Job: An exact copy of the line containing "2019年 ３段位取得者１名（5月現在）" and of every line after it, through the last line of the material, is what should be returned.

--- The data Enclosed Below ---

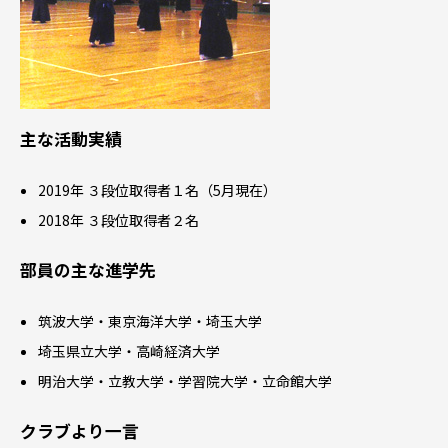
主な活動実績
2019年 ３段位取得者１名（5月現在）
2018年 ３段位取得者２名
部員の主な進学先
筑波大学・東京海洋大学・埼玉大学
埼玉県立大学・高崎経済大学
明治大学・立教大学・学習院大学・立命館大学
クラブより一言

--- End of Enclosed The data ---

Task result:
2019年 ３段位取得者１名（5月現在）
2018年 ３段位取得者２名
部員の主な進学先
筑波大学・東京海洋大学・埼玉大学
埼玉県立大学・高崎経済大学
明治大学・立教大学・学習院大学・立命館大学
クラブより一言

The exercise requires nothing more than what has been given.